Extract to read >>
________________
I have thought about it - I talked to many of my friends in trades. They are all jealous of how good I have it. Most of them are earning ~70% of what I do, often spend ~2 hours commuting, hard on the body, risk of injuries... maybe you can transition to a orthogonal field in software to change things up?

rozenmd 2 years ago

I thought about it early in my career (5ish years), and I realised it's not so much "can work X hours" as much as "has to work X hours, often starting at 5am", especially early in the trade career.

Your tech career counts for nothing in the trades, you start from zero.

moomoo11 2 years ago

I’d become a truck driver.

I love driving. When I drive I like to pretend I’m driving a big truck lol.

  • sircastor 2 years ago

    Spend some time researching this before you dive into it. Truckers are treated exceptionally poorly by the trucking companies, and the pay is consumed by vehicles leasing, maintenance, and you won’t get sleep.

aussiegreenie 2 years ago

In Australia, the "Traffic Control person" (aka Lollipop person) earns AUD 125K (USD 79K) and even without any qualifications doing home maintenance such as painting, replacing washers on leaking taps, or assembling Ikea furniture earns up to $100,000 pa.

People with PhD in Life Science struggle to get a job but people who have watched a few YouTubes earn huge wages.

If I were advising a younger coder, I would suggest that they learn COBOL and get paid $150K and leave the office at 5.00 pm

  • giantg2 2 years ago

    " I would suggest that they learn COBOL and get paid $150K "
________________
Data listing >>
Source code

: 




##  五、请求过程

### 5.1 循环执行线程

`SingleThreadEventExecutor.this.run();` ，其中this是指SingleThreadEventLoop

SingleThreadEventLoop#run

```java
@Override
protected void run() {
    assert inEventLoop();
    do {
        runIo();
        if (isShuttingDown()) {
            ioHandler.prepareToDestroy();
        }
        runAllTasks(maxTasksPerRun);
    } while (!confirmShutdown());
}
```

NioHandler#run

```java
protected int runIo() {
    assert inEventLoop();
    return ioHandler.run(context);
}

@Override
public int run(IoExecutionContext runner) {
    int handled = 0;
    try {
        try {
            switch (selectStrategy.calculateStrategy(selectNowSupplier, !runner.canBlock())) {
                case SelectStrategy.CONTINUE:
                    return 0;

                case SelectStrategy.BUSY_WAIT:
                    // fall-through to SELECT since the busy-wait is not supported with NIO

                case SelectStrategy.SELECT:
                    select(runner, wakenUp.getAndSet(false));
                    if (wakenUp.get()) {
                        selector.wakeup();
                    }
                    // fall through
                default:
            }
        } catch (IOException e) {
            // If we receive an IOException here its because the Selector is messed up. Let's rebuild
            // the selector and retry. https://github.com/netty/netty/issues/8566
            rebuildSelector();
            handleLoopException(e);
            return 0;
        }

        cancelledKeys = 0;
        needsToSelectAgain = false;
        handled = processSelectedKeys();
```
________________
Task instructions >>
(1) Quote the discussion about working in the trades from "Your tech career" up to and including "won’t get sleep.".
(2) List every username that appears in the discussion about working in the trades.

Task answers >>
(1)
Your tech career counts for nothing in the trades, you start from zero.

moomoo11 2 years ago

I’d become a truck driver.

I love driving. When I drive I like to pretend I’m driving a big truck lol.

  • sircastor 2 years ago

    Spend some time researching this before you dive into it. Truckers are treated exceptionally poorly by the trucking companies, and the pay is consumed by vehicles leasing, maintenance, and you won’t get sleep.

(2)
rozenmd
moomoo11
sircastor
aussiegreenie
giantg2